TASKS AND EXERCISES:
a) Rewrite the entries as a numbered list with blank lines omitted, starting at the beginning of the entries and going on through the line that contains "text_box [1184, 895, 1245, 955]".
b) Extend the forum thread about the boater rescued on Mosquito, continuing from where it stops.

TEXT:

________________

Rescued a man and his boat on Mosquito today. We were trolling along and my son sees a guy waving in the water. We rushed over threw him a rope and got him in our boat. Another fisherman helped also. Towed his boat back to Jan's campground. 
Big guy in a twelve foot boat on a windy day is fortunate we found him right away.


----------



## Zanderis (Sep 20, 2018)

y-town said:


> Rescued a man and his boat on Mosquito today. We were trolling along and my son sees a guy waving in the water. We rushed over threw him a rope and got him in our boat. Another fisherman helped also. Towed his boat back to Jan's campground.
> Big guy in a twelve foot boat on a windy day is fortunate we found him right away.
> View attachment 304621
> View attachment 304623


I had a 12 foot boat years ago....Mosquito scared me....went to a bigger bpat... 14 foot


----------



## cement569 (Jan 21, 2016)

way to be alert and on the rescue, without you things could have gotten real ugly. hope the fellow is alright


----------



## Snakecharmer (Apr 9, 2008)

Thank you Y-town for the rescue of a fisherman and his boat. You may have saved his life and I'm sure the water wasn't too warm. Great Job!!!!!


----------



## y-town (Dec 25, 2004)

cement569 said:


> way to be alert and on the rescue, without you things could have gotten real ugly. hope the fellow is alright


Thanks, he was all the way in water hanging on to boat. Not very visible with no PFD. Glad we were there to rescue him
He was very thankful.


----------



## Eastside Al (Apr 25, 2010)

Thanks y-town


----------



## crestliner TS (Jun 8, 2012)

Glad the capsized guy was ok! Mosquito can get bad real quick being so shallow and long.


----------



## y-town (Dec 25, 2004)

Something to think about is how would you rescue someone if needed. Considering wind conditions and temperatures. Having a rope to throw and a throwable flotation device.


----------



## y-town (Dec 25, 2004)

crestliner TS said:


> Glad the capsized guy was ok! Mosquito can get bad real quick being so shallow and long.


It didn't capsize it over filled with water and he could no longer be in it. As we towed it some water went out.


----------



## Snakecharmer (Apr 9, 2008)

________________

DATA FOR THIS TASK:

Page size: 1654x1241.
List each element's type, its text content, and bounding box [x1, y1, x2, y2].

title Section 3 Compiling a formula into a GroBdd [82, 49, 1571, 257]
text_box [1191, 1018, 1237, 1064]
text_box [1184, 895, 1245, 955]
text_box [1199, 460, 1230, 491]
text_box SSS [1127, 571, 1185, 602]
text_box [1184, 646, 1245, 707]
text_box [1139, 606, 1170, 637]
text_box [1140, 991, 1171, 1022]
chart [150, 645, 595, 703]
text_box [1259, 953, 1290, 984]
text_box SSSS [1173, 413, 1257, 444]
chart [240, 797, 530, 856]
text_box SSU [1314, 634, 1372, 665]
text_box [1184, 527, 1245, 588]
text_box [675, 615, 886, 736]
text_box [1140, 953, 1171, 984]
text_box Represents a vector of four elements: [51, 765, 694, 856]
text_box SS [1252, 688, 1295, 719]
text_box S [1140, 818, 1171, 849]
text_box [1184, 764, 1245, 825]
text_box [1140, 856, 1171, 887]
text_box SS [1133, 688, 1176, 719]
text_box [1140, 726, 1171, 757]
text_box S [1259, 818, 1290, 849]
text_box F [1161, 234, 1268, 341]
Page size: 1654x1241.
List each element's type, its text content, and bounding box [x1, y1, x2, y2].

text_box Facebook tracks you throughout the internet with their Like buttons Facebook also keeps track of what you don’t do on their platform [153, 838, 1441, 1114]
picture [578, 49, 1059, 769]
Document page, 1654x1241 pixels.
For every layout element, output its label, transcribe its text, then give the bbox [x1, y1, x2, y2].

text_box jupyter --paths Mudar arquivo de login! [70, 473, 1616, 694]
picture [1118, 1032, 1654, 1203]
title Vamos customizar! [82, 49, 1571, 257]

________________

ANSWERS TO THE EXERCISES:
a)
1. Page size: 1654x1241.
2. List each element's type, its text content, and bounding box [x1, y1, x2, y2].
3. title Section 3 Compiling a formula into a GroBdd [82, 49, 1571, 257]
4. text_box [1191, 1018, 1237, 1064]
5. text_box [1184, 895, 1245, 955]

b)
y-town said:


> Something to think about is how would you rescue someone if needed. Considering wind conditions and temperatures. Having a rope to throw and a throwable flotation device.


Did the guy say how it happened? You would think if it started getting rough he put on a life jacket in a hurry. Maybe it happened to quick? Or a wave over the bow?


----------



## One guy and a boat (Aug 8, 2018)

Good job y-town. I wish people would have a little more respect for the dangers out there. Have already seen three rescued boats on mosquito this year. And when leaving today, two younger guys were having a hell of a time launching an old fiberglass tri-Hull ( I think ) 16 foot or so. Didn't see any motor, but noticed them paddling out past the little breakwall on 88. Hope they didn't go far.

Sent from my LM-X410(FG) using Tapatalk


----------



## y-town (Dec 25, 2004)

Snakecharmer said:


> Did the guy say how it happened? You would think if it started getting rough he put on a life jacket in a hurry. Maybe it happened to quick? Or a wave over the bow?


A wave came over the back I think he said. He already took on some water then a wave must have finished him off. Think all the weight in back of small boat and him to was to much.


----------



## y-town (Dec 25, 2004)

One guy and a boat said:


> Good job y-town. I wish people would have a little more respect for the dangers out there. Have already seen three rescued boats on mosquito this year. And when leaving today, two younger guys were having a hell of a time launching an old fiberglass tri-Hull ( I think ) 16 foot or so. Didn't see any motor, but noticed them paddling out past the little breakwall on 88. Hope they didn't go far.
> 
> Sent from my LM-X410(FG) using Tapatalk


With all the big boats on water today some guys were just flying all over the place, some probably not thinking about others.


----------



## sylvan21 (Jul 9, 2010)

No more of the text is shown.